A Pandemic Influenza Response Plan
     Counties and states have been encouraged to develop pandemic influenza response plans. But healthcare entities must go the extra step and prepare agency-specific plans that detail the procedures their workers are expected to follow throughout the pandemic. This article has underscored several elements to consider as a jurisdiction writes its plan, which includes a continuity-of-operations component. The U.S. government's official pandemic influenza website, www.pandemicflu.gov, offers guidelines that include a state and local pandemic influenza planning checklist.5

     The federal government requires its executive branch departments and agencies to have written COOPs in place, but equally encourages other governmental (state and local) bodies to develop such plans as well. The process is not unlike what jurisdictions went through during their Y2K drills. Developing such plans is time-consuming and costly, yet urgently needed to ensure the continuity of services throughout the pandemic. Through FEMA (www.fema.gov), planners can take online courses to familiarize themselves with the concepts of COOPs. Additional resources are available to assist with the development of such plans.

     County and municipal EMS units are more than likely regulated by state government, in which case the suggested procedures may need to be reviewed and regulations changed and included in the state's emergency health powers act for a declared public health emergency such as pandemic influenza. Now is the time to conduct the planning essential for preparedness.

Summary
     Recent trends of hospital ED overcrowding, ambulance diversion and the persistent "dire straits" of emergency medical systems can be expected to be exacerbated under the conditions a pandemic influenza will present.6 Partners of community healthcare systems must come together to solve these problems as they develop their pandemic influenza response plans. The solution must involve EMS, hospitals, public health and other healthcare partners, as well as local government. Limited surge capacity, overwhelming numbers of citizens requiring and demanding care, and the worried well will simply compound the challenges EMS responders will face. EMS must get proactive and tap the preparedness resources being marshaled at federal, state and local levels.

     These preparations will not be complete without an exercise that probes for weaknesses in the response plan. EMS agencies are encouraged to join up with other components of the healthcare system, such as hospitals, community health centers and public health, and conduct joint exercises. And we must not forget the coroners, whose plans must include a mass-fatality plan that details the management of what may become an overwhelming number of deceased.

References

  1. World Health Organization. WHO Guidelines for Global Surveillance of Influenza A/H5, Feb 6, 2004. www.who.int/csr/disease/avian_influenza/guide lines/globalsurveillance.pdf.
  2. Op cit, Annex 1, p. 9.
  3. World Health Organization. Avian Influenza, Including Influenza A (H5N1) in Humans: WHO Interim Infection Control Guideline for Health Care Facilities. April 24, 2006.
  4. Centers for Disease Control and Prevention.

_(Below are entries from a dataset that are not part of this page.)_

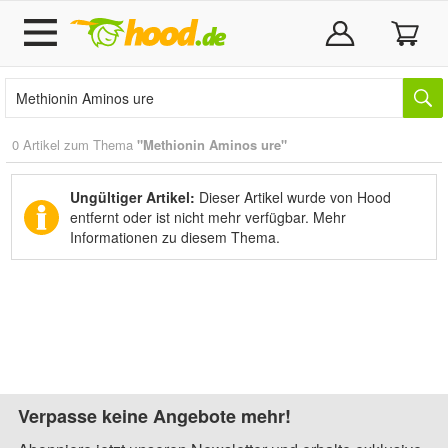
0 Artikel zum Thema
"Methionin Aminos ure"
Ungültiger Artikel:
Dieser Artikel wurde von Hood
entfernt oder ist nicht mehr verfügbar.
Mehr
Informationen zu diesem Thema.
Verpasse keine Angebote mehr!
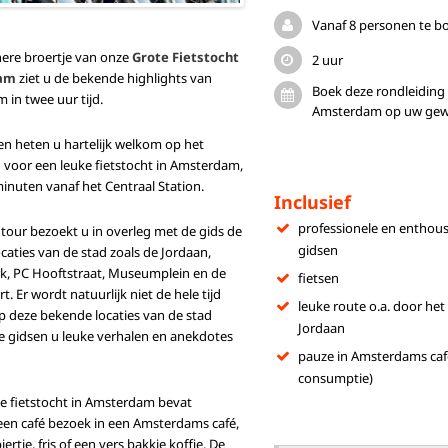
Vanaf 8 personen te b
einere broertje van onze
Grote Fietstocht
2 uur
am
ziet u de bekende highlights van
Boek deze rondleiding o
in twee uur tijd.
Amsterdam op uw gewen
n heten u hartelijk welkom op het
 voor een leuke fietstocht in Amsterdam,
minuten vanaf het Centraal Station.
Inclusief
professionele en enthous
 tour bezoekt u in overleg met de gids de
gidsen
caties van de stad zoals de Jordaan,
k, PC Hooftstraat
, Museumplein en de
fietsen
t. Er wordt natuurlijk niet de hele tijd
leuke route o.a. door he
op deze bekende locaties van de stad
Jordaan
e gidsen u leuke verhalen en anekdotes
pauze in Amsterdams café
consumptie)
e fietstocht in Amsterdam bevat
een café bezoek in een Amsterdams café,
ertje, fris of een vers bakkie koffie. De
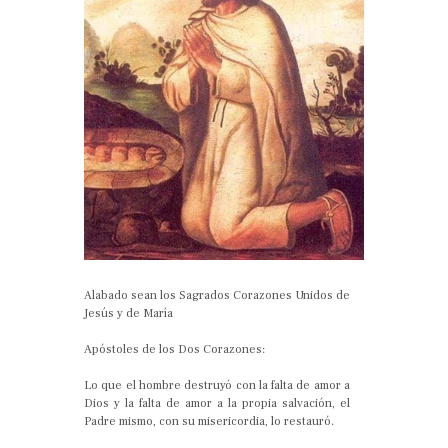
Alabado sean los Sagrados Corazones Unidos de
Jesús y de María
Apóstoles de los Dos Corazones:
Lo que el hombre destruyó con la falta de amor a
Dios y la falta de amor a la propia salvación, el
Padre mismo, con su misericordia, lo restauró.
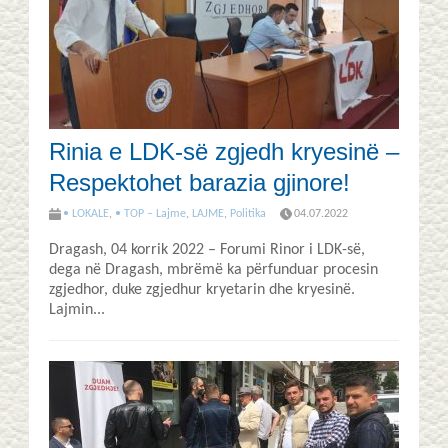
Rinia e LDK-së zgjedh kryesinë –
Respektohet barazia gjinore!
• LOKALE
,
• TOP – Lajme
,
LAJME
,
Politika
04.07.2022
Dragash, 04 korrik 2022 – Forumi Rinor i LDK-së,
dega në Dragash, mbrëmë ka përfunduar procesin
zgjedhor, duke zgjedhur kryetarin dhe kryesinë.
Lajmin...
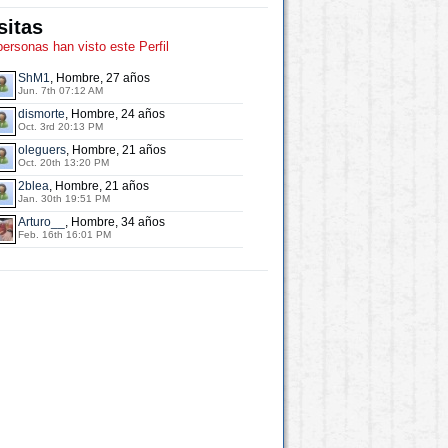
sitas
personas han visto este Perfil
ShM1
, Hombre, 27 años
Jun. 7th 07:12 AM
dismorte
, Hombre, 24 años
Oct. 3rd 20:13 PM
oleguers
, Hombre, 21 años
Oct. 20th 13:20 PM
2blea
, Hombre, 21 años
Jan. 30th 19:51 PM
Arturo__
, Hombre, 34 años
Feb. 16th 16:01 PM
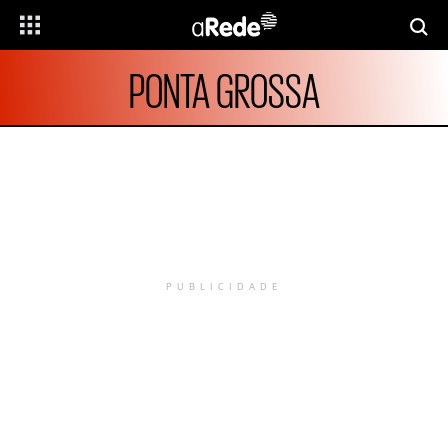
PONTA GROSSA
PUBLICIDADE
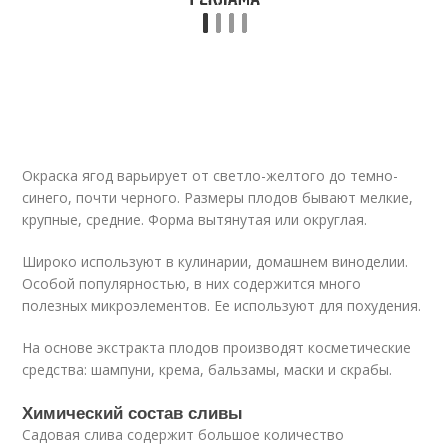
Окраска ягод варьирует от светло-желтого до темно-
синего, почти черного. Размеры плодов бывают мелкие,
крупные, средние. Форма вытянутая или округлая.
Широко используют в кулинарии, домашнем виноделии.
Особой популярностью, в них содержится много
полезных микроэлементов. Ее используют для похудения.
На основе экстракта плодов производят косметические
средства: шампуни, крема, бальзамы, маски и скрабы.
Химический состав сливы
Садовая слива содержит большое количество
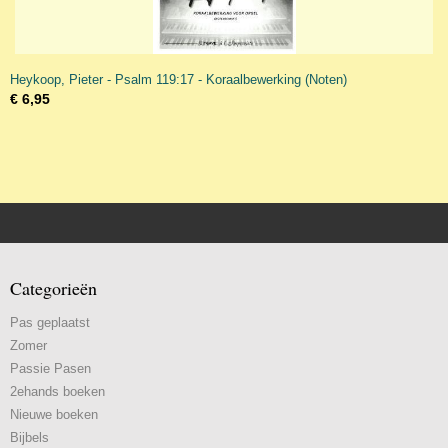
Heykoop, Pieter - Psalm 119:17 - Koraalbewerking (Noten)
€ 6,95
Categorieën
Pas geplaatst
Zomer
Passie Pasen
2ehands boeken
Nieuwe boeken
Bijbels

Respiratory Hygiene/Cough Etiquette in Healthcare Settings, Nov 4, 2004. www.cdc.gov/flu/professionals/ infectioncontrol/resphygiene.htm.
  5. Department of Health and Human Services. Emergency Medical Services and Non-Emergent (Medical) Transport Organizations Pandemic Influenza Planning Checklist. www.pandemicflu.gov/plan/emgncymedical.html.
  6. Erich J. EMS on the outside looking in. Emerg Med Serv 35(5):41-50, May 2006.

Tom Russo is the emergency preparedness planner for Region 6 of the South Carolina Department of Health & Environmental Control. He works closely with first responder partners and area hospitals to coordinate the Health Resources and Services Administration's National Bioterrorism Hospital Preparedness Program.